Groq founder Jonathan Ross said his early management failures cost the AI chip startup three to four years of progress. He stepped down as CEO in 2022.
Jonathan Ross, the former CEO of chip startup Groq, said his management failures in the company's early years set it back by three to four years.
"I was a terrible leader. I was one of the world's worst leaders," Ross said in an interview. He described a steep learning curve that slowed Groq's progress as he figured out how to run a company while building its AI inference chip.
Groq has raised more than $1 billion from investors including BlackRock and D1 Capital Partners. The startup competes with Nvidia in the market for chips that run AI models, a space where execution speed and talent retention matter as much as the underlying technology.

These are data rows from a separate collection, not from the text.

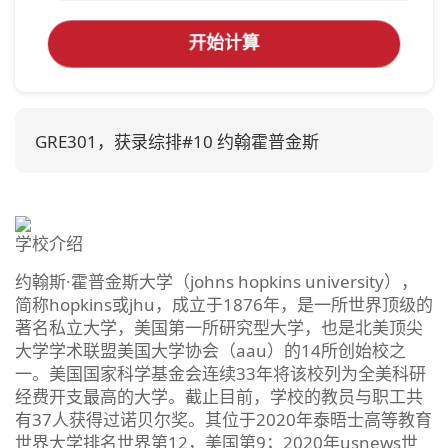
开始计算
GRE301，获录综排#10 约翰霍普金斯
学校介绍
约翰斯·霍普金斯大学（johns hopkins university），
简称hopkins或jhu，成立于1876年，是一所世界顶级的
著名私立大学，美国第一所研究型大学，也是北美顶尖
大学学术联盟美国大学协会（aau）的14所创始校之
一。美国国家科学基金会连续33年将该校列为全美科研
经费开支最高的大学。截止目前，学校的教员与职工共
有37人获得过诺贝尔奖。其位于2020年泰晤士高等教育
世界大学排名世界第12，美国第9；2020年usnews世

Ross stepped down as CEO in 2022, handing the role to former Google executive Jonathan D. Ross (no relation). The company has since shifted its strategy toward selling cloud access to its chips rather than just the hardware itself, a model that mirrors Nvidia's own push into cloud services.
Ross's candor about his early missteps is unusual for a founder who has raised that much capital. Most startup leaders frame their tenure as a series of smart pivots. Ross instead described a period where poor management decisions compounded, costing the company time it could have spent winning customers.
Groq now faces a market where Nvidia dominates AI chip sales and competitors like AMD and Cerebras are also chasing the same inference workloads. The three-to-four-year gap Ross described is roughly the length of one full chip development cycle. Closing that distance will require Groq to execute on its cloud strategy faster than its hardware competitors iterate on theirs.
Ross remains at Groq as chief scientist, focused on chip architecture rather than company operations.